[Items listed in a dataset]
┄┄┄┄┄┄┄┄┄┄┄┄┄┄┄┄┄┄┄┄
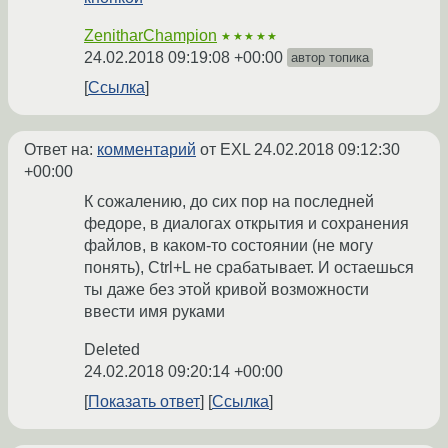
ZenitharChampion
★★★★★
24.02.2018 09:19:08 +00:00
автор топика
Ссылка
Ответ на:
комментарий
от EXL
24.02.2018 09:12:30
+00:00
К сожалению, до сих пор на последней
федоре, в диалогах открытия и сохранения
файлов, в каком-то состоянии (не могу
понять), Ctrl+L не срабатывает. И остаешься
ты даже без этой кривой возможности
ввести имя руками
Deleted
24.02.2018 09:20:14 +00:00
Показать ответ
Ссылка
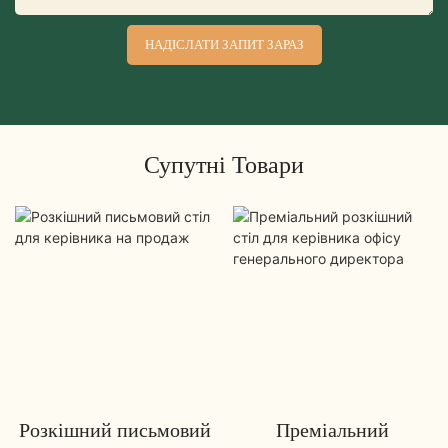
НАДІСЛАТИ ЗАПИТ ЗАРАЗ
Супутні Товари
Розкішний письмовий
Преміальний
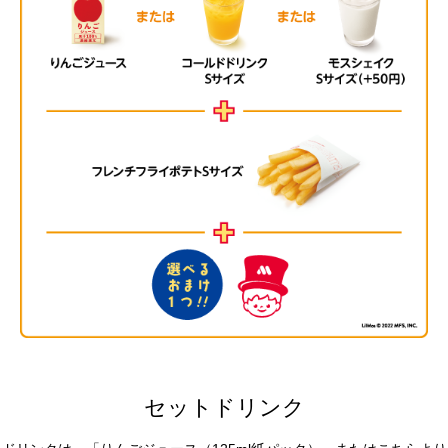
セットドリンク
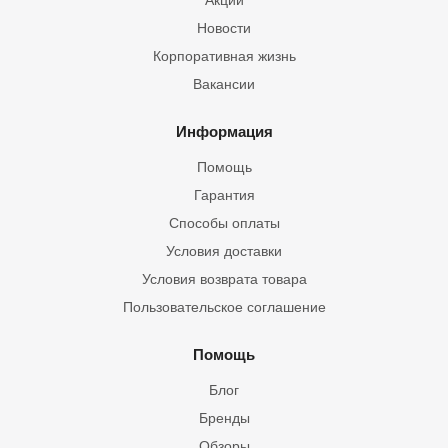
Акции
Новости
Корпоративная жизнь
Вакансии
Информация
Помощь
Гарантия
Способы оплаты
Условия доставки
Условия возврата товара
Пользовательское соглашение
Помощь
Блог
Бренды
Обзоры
┄┄┄┄┄┄┄┄┄┄┄┄┄┄┄┄┄┄┄┄
→ EXERCISE BRIEF
Reproduce every line of text in the items above word for word, and leave the pictures out of your answer.

→ WRITTEN REPLY
ZenitharChampion
★★★★★
24.02.2018 09:19:08 +00:00
автор топика
Ссылка
Ответ на:
комментарий
от EXL
24.02.2018 09:12:30
+00:00
К сожалению, до сих пор на последней
федоре, в диалогах открытия и сохранения
файлов, в каком-то состоянии (не могу
понять), Ctrl+L не срабатывает. И остаешься
ты даже без этой кривой возможности
ввести имя руками
Deleted
24.02.2018 09:20:14 +00:00
Показать ответ
Ссылка
НАДІСЛАТИ ЗАПИТ ЗАРАЗ
Супутні Товари
Розкішний письмовий
Преміальний
セットドリンク
Акции
Новости
Корпоративная жизнь
Вакансии
Информация
Помощь
Гарантия
Способы оплаты
Условия доставки
Условия возврата товара
Пользовательское соглашение
Помощь
Блог
Бренды
Обзоры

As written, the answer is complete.